Backup rpool/ROOT/pve-1 for Disaster Recovery strategy

gabrimox

New Member
Jun 10, 2025
26
4
3
zpool town
Hi all,
i'm a new proxmox user and i'm tryng to get better strategy to backup root pve partitition.
I've installed proxmox into a ssd, also vm/lxc data config are stored here but external ssd with passthourgh are used for data storage.
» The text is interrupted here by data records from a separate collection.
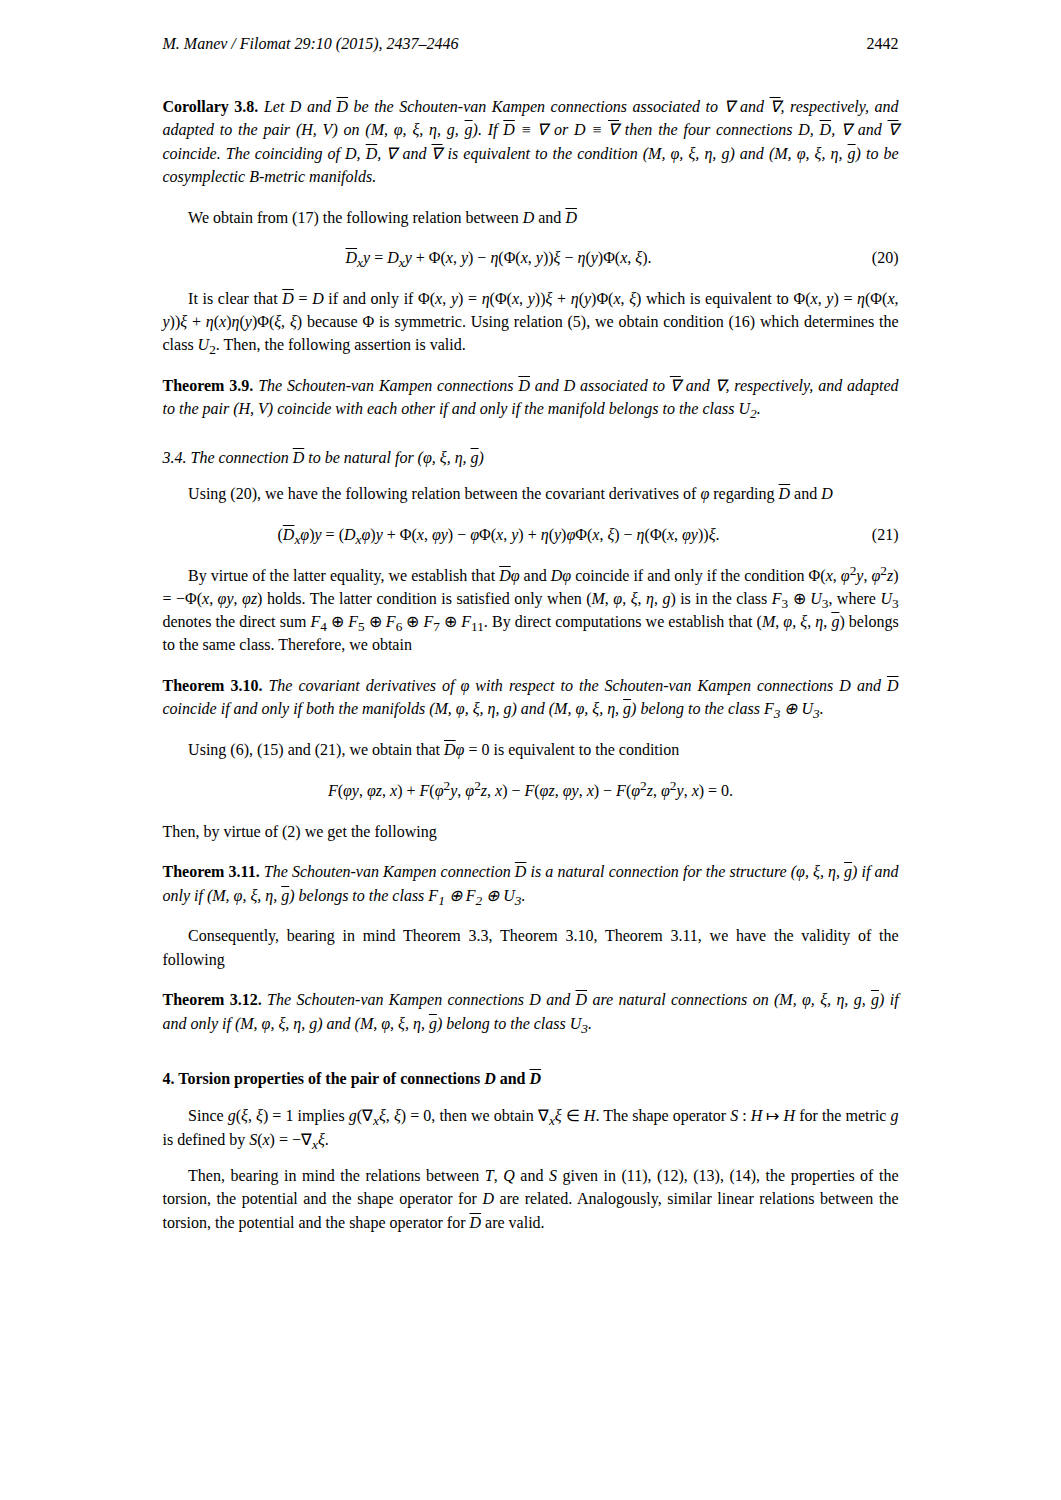M. Manev / Filomat 29:10 (2015), 2437–2446 2442
Corollary 3.8. Let D and D be the Schouten-van Kampen connections associated to ∇ and ∇, respectively, and adapted to the pair (H, V) on (M, φ, ξ, η, g, g). If D ≡ ∇ or D ≡ ∇ then the four connections D, D, ∇ and ∇ coincide. The coinciding of D, D, ∇ and ∇ is equivalent to the condition (M, φ, ξ, η, g) and (M, φ, ξ, η, g) to be cosymplectic B-metric manifolds.
We obtain from (17) the following relation between D and D
Dxy = Dxy + Φ(x, y) − η(Φ(x, y))ξ − η(y)Φ(x, ξ). (20)
It is clear that D = D if and only if Φ(x, y) = η(Φ(x, y))ξ + η(y)Φ(x, ξ) which is equivalent to Φ(x, y) = η(Φ(x, y))ξ + η(x)η(y)Φ(ξ, ξ) because Φ is symmetric. Using relation (5), we obtain condition (16) which determines the class U2. Then, the following assertion is valid.
Theorem 3.9. The Schouten-van Kampen connections D and D associated to ∇ and ∇, respectively, and adapted to the pair (H, V) coincide with each other if and only if the manifold belongs to the class U2.
3.4. The connection D to be natural for (φ, ξ, η, g)
Using (20), we have the following relation between the covariant derivatives of φ regarding D and D
(Dxφ)y = (Dxφ)y + Φ(x, φy) − φ Φ(x, y) + η(y)φ Φ(x, ξ) − η(Φ(x, φy))ξ. (21)
By virtue of the latter equality, we establish that Dφ and Dφ coincide if and only if the condition Φ(x, φ2y, φ2z) = −Φ(x, φy, φz) holds. The latter condition is satisfied only when (M, φ, ξ, η, g) is in the class F3 ⊕ U3, where U3 denotes the direct sum F4 ⊕ F5 ⊕ F6 ⊕ F7 ⊕ F11. By direct computations we establish that (M, φ, ξ, η, g) belongs to the same class. Therefore, we obtain
Theorem 3.10. The covariant derivatives of φ with respect to the Schouten-van Kampen connections D and D coincide if and only if both the manifolds (M, φ, ξ, η, g) and (M, φ, ξ, η, g) belong to the class F3 ⊕ U3.
Using (6), (15) and (21), we obtain that Dφ = 0 is equivalent to the condition
F(φy, φz, x) + F(φ2y, φ2z, x) − F(φz, φy, x) − F(φ2z, φ2y, x) = 0.
Then, by virtue of (2) we get the following
Theorem 3.11. The Schouten-van Kampen connection D is a natural connection for the structure (φ, ξ, η, g) if and only if (M, φ, ξ, η, g) belongs to the class F1 ⊕ F2 ⊕ U3.
Consequently, bearing in mind Theorem 3.3, Theorem 3.10, Theorem 3.11, we have the validity of the following
Theorem 3.12. The Schouten-van Kampen connections D and D are natural connections on (M, φ, ξ, η, g, g) if and only if (M, φ, ξ, η, g) and (M, φ, ξ, η, g) belong to the class U3.
4. Torsion properties of the pair of connections D and D
Since g(ξ, ξ) = 1 implies g(∇xξ, ξ) = 0, then we obtain ∇xξ ∈ H. The shape operator S : H ↦ H for the metric g is defined by S(x) = −∇xξ.
Then, bearing in mind the relations between T, Q and S given in (11), (12), (13), (14), the properties of the torsion, the potential and the shape operator for D are related. Analogously, similar linear relations between the torsion, the potential and the shape operator for D are valid.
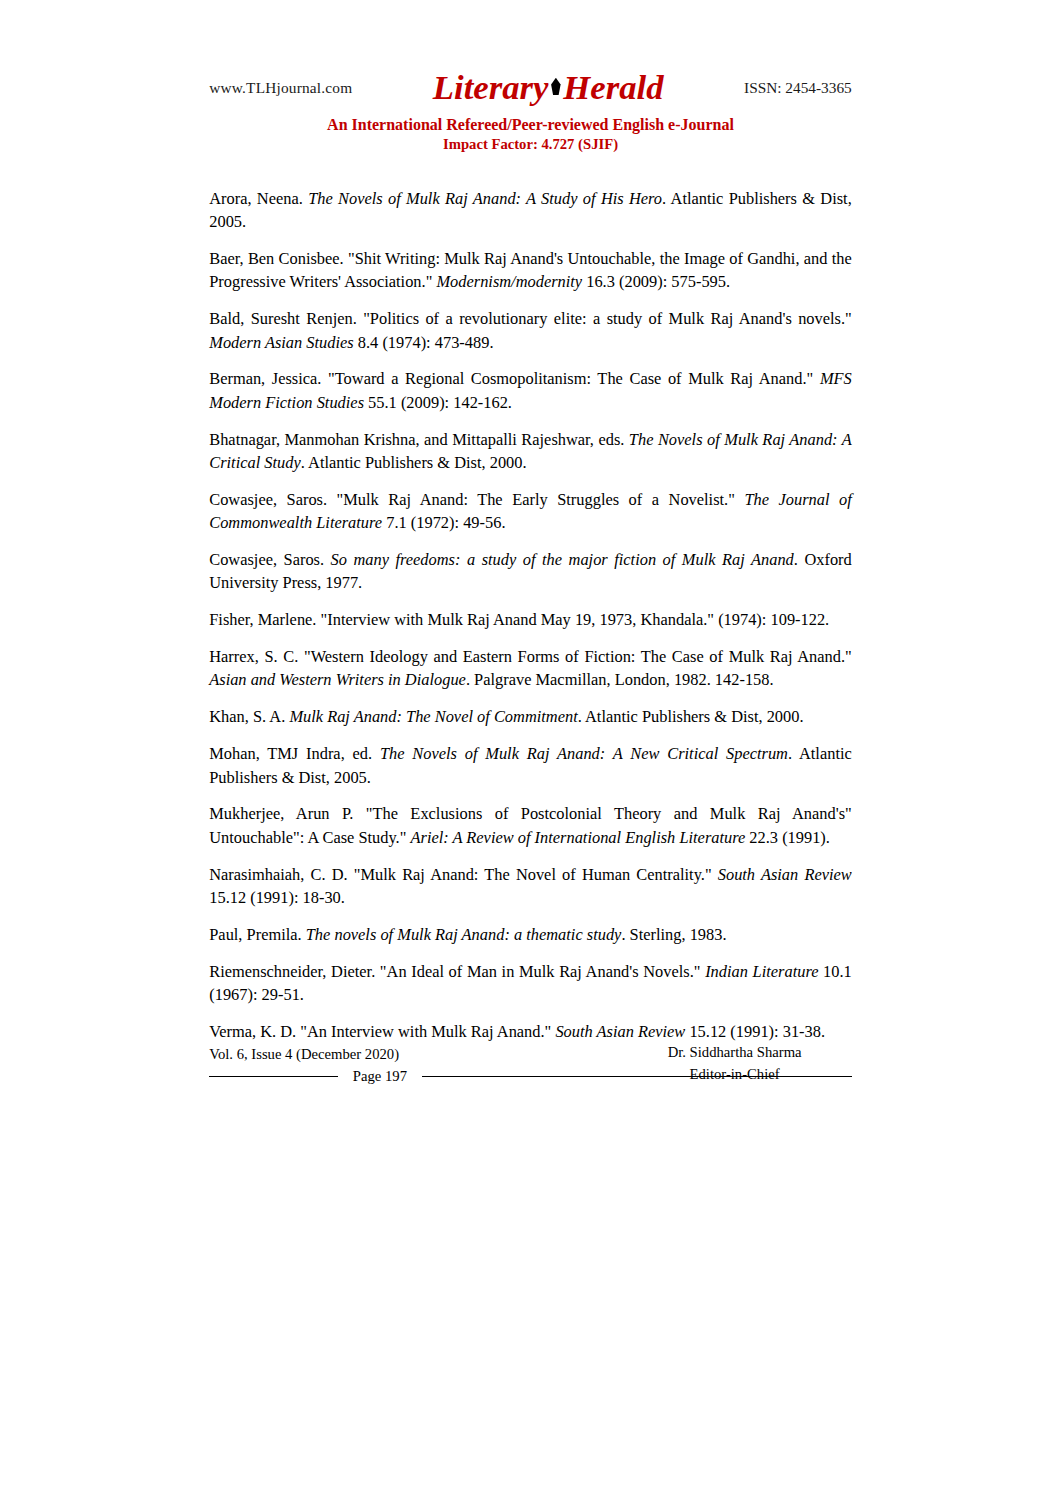www.TLHjournal.com
Literary Herald
ISSN: 2454-3365
An International Refereed/Peer-reviewed English e-Journal
Impact Factor: 4.727 (SJIF)
Arora, Neena. The Novels of Mulk Raj Anand: A Study of His Hero. Atlantic Publishers & Dist, 2005.
Baer, Ben Conisbee. "Shit Writing: Mulk Raj Anand's Untouchable, the Image of Gandhi, and the Progressive Writers' Association." Modernism/modernity 16.3 (2009): 575-595.
Bald, Suresht Renjen. "Politics of a revolutionary elite: a study of Mulk Raj Anand's novels." Modern Asian Studies 8.4 (1974): 473-489.
Berman, Jessica. "Toward a Regional Cosmopolitanism: The Case of Mulk Raj Anand." MFS Modern Fiction Studies 55.1 (2009): 142-162.
Bhatnagar, Manmohan Krishna, and Mittapalli Rajeshwar, eds. The Novels of Mulk Raj Anand: A Critical Study. Atlantic Publishers & Dist, 2000.
Cowasjee, Saros. "Mulk Raj Anand: The Early Struggles of a Novelist." The Journal of Commonwealth Literature 7.1 (1972): 49-56.
Cowasjee, Saros. So many freedoms: a study of the major fiction of Mulk Raj Anand. Oxford University Press, 1977.
Fisher, Marlene. "Interview with Mulk Raj Anand May 19, 1973, Khandala." (1974): 109-122.
Harrex, S. C. "Western Ideology and Eastern Forms of Fiction: The Case of Mulk Raj Anand." Asian and Western Writers in Dialogue. Palgrave Macmillan, London, 1982. 142-158.
Khan, S. A. Mulk Raj Anand: The Novel of Commitment. Atlantic Publishers & Dist, 2000.
Mohan, TMJ Indra, ed. The Novels of Mulk Raj Anand: A New Critical Spectrum. Atlantic Publishers & Dist, 2005.
Mukherjee, Arun P. "The Exclusions of Postcolonial Theory and Mulk Raj Anand's" Untouchable": A Case Study." Ariel: A Review of International English Literature 22.3 (1991).
Narasimhaiah, C. D. "Mulk Raj Anand: The Novel of Human Centrality." South Asian Review 15.12 (1991): 18-30.
Paul, Premila. The novels of Mulk Raj Anand: a thematic study. Sterling, 1983.
Riemenschneider, Dieter. "An Ideal of Man in Mulk Raj Anand's Novels." Indian Literature 10.1 (1967): 29-51.
Verma, K. D. "An Interview with Mulk Raj Anand." South Asian Review 15.12 (1991): 31-38.
Vol. 6, Issue 4 (December 2020)
Dr. Siddhartha Sharma
Page 197
Vol. 6, Issue 4 (December 2020)
Editor-in-Chief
I like a feedback from your for best DR strategy in case of disk failure (raid is used only for data storage, not for root)
My combo is:
rsync /etc --- > external fat32 disk (slow recovery)
zfs send/rcv --> external disk (fast recovery.... so install proxmox on new disk and then restore the pool to mount on /)
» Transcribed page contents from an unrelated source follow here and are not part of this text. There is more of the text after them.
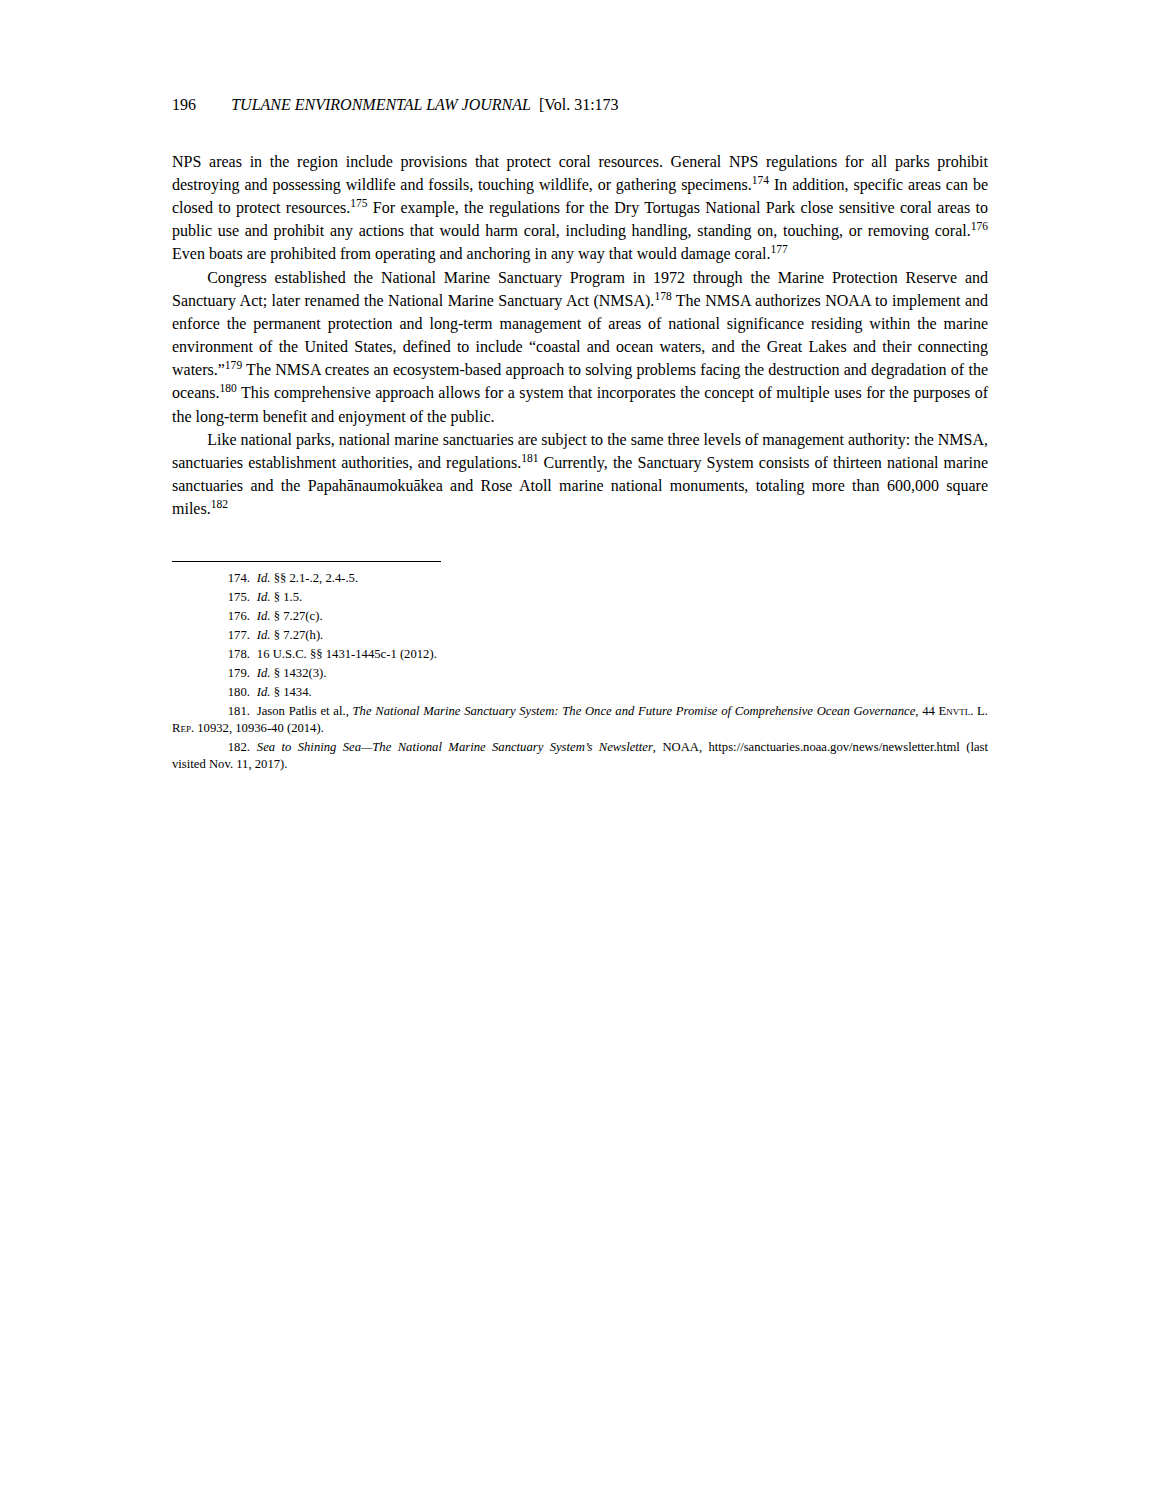196 TULANE ENVIRONMENTAL LAW JOURNAL [Vol. 31:173
NPS areas in the region include provisions that protect coral resources. General NPS regulations for all parks prohibit destroying and possessing wildlife and fossils, touching wildlife, or gathering specimens.174 In addition, specific areas can be closed to protect resources.175 For example, the regulations for the Dry Tortugas National Park close sensitive coral areas to public use and prohibit any actions that would harm coral, including handling, standing on, touching, or removing coral.176 Even boats are prohibited from operating and anchoring in any way that would damage coral.177
Congress established the National Marine Sanctuary Program in 1972 through the Marine Protection Reserve and Sanctuary Act; later renamed the National Marine Sanctuary Act (NMSA).178 The NMSA authorizes NOAA to implement and enforce the permanent protection and long-term management of areas of national significance residing within the marine environment of the United States, defined to include “coastal and ocean waters, and the Great Lakes and their connecting waters.”179 The NMSA creates an ecosystem-based approach to solving problems facing the destruction and degradation of the oceans.180 This comprehensive approach allows for a system that incorporates the concept of multiple uses for the purposes of the long-term benefit and enjoyment of the public.
Like national parks, national marine sanctuaries are subject to the same three levels of management authority: the NMSA, sanctuaries establishment authorities, and regulations.181 Currently, the Sanctuary System consists of thirteen national marine sanctuaries and the Papahānaumokuākea and Rose Atoll marine national monuments, totaling more than 600,000 square miles.182
174. Id. §§ 2.1-.2, 2.4-.5.
175. Id. § 1.5.
176. Id. § 7.27(c).
177. Id. § 7.27(h).
178. 16 U.S.C. §§ 1431-1445c-1 (2012).
179. Id. § 1432(3).
180. Id. § 1434.
181. Jason Patlis et al., The National Marine Sanctuary System: The Once and Future Promise of Comprehensive Ocean Governance, 44 Envtl. L. Rep. 10932, 10936-40 (2014).
182. Sea to Shining Sea—The National Marine Sanctuary System’s Newsletter, NOAA, https://sanctuaries.noaa.gov/news/newsletter.html (last visited Nov. 11, 2017).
external disks for both are attached to truenas vm inside proxmox and shared via NFS

i asked to chatgpt a script for second point with following requiremet:
  • ✅ You want to backup rpool/ROOT/pve-1 recursively
  • ✅ You want to avoid mounting the replicated datasets (to prevent conflicts like a second / mount)
  • ✅ You still want daily backups at 3 AM, retention of 10 days, and basic verification
  • Snapshot exists on destination
  • ✅ Dataset is not mounted (as intended)
  • ✅ zpool status of backup pool is healthy
  • ✅ zfs scrub is recent or run manually after backup
  • ✅ Optionally: compare checksums of source vs backup (if file-level check needed — optional)
Code:
#!/bin/bash

set -e

# Variables
SRC="rpool/ROOT/pve-1"
DST="nfsbackuppool/backups/pve-1"
SNAP_PREFIX="autosnap"
DATE=$(date +%F)
SNAP_NAME="${SNAP_PREFIX}-${DATE}"
LOG_FILE="/var/log/zfs_nfs_backup.log"
BACKUP_POOL="nfsbackuppool"

log() {
  echo "$(date '+%F %T') $*" | tee -a "$LOG_FILE"
}

# 1. Create recursive snapshot
log "[INFO] Creating snapshot: ${SRC}@${SNAP_NAME}"
zfs snapshot -r "${SRC}@${SNAP_NAME}"

# 2. Send snapshot recursively, unmounted
log "[INFO] Sending snapshot recursively to ${DST}"
zfs send -R "${SRC}@${SNAP_NAME}" | zfs receive -uF "$DST"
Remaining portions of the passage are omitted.